## What the task asks
Using the entries that follow, write out the line containing "rittländern ohne", the line containing "Portofrei ab 69 € (AT)", and every line between them, exactly and nothing else.

## Data for the task
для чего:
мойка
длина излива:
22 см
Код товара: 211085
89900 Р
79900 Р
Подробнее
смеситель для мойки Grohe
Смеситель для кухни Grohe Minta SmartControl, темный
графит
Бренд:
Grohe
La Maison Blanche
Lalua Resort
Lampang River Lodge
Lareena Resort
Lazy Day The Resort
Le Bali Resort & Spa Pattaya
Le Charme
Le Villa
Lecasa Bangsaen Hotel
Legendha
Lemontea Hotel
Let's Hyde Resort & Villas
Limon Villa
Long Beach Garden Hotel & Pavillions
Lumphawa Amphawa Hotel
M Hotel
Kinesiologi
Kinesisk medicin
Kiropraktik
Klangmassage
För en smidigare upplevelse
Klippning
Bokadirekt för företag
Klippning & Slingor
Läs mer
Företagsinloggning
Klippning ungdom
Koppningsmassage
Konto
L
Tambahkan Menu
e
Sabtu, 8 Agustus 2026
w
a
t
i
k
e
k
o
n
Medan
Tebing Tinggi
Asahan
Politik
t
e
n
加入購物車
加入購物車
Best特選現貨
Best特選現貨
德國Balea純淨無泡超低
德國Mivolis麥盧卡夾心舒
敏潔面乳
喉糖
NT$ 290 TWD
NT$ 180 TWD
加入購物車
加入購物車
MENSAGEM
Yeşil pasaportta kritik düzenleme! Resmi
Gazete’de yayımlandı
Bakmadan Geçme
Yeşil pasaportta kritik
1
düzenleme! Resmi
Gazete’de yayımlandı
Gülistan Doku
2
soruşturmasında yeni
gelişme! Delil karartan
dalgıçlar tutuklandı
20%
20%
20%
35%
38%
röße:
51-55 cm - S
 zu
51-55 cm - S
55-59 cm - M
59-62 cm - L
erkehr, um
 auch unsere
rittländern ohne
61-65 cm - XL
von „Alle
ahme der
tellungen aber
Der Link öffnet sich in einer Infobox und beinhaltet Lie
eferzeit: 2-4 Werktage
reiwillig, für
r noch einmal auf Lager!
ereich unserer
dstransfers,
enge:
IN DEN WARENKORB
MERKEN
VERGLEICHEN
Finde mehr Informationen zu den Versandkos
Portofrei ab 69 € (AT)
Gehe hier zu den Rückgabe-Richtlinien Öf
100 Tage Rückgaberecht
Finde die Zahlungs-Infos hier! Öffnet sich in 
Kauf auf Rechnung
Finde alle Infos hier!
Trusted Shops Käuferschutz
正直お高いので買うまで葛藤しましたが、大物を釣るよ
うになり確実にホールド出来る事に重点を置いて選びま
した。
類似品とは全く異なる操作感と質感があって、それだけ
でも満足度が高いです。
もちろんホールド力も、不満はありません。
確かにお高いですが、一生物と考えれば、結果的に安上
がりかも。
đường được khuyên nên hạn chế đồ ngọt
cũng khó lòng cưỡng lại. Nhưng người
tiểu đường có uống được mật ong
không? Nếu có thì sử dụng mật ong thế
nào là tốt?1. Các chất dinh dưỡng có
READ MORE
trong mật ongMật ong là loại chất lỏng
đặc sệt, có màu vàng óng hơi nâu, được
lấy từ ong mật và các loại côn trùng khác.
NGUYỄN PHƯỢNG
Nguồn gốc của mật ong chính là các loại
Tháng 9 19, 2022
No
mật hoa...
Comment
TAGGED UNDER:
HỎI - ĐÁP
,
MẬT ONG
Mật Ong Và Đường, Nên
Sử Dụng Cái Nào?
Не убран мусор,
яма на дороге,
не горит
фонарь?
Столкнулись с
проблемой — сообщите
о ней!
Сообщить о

## Exercise solution
rittländern ohne
61-65 cm - XL
von „Alle
ahme der
tellungen aber
Der Link öffnet sich in einer Infobox und beinhaltet Lie
eferzeit: 2-4 Werktage
reiwillig, für
r noch einmal auf Lager!
ereich unserer
dstransfers,
enge:
IN DEN WARENKORB
MERKEN
VERGLEICHEN
Finde mehr Informationen zu den Versandkos
Portofrei ab 69 € (AT)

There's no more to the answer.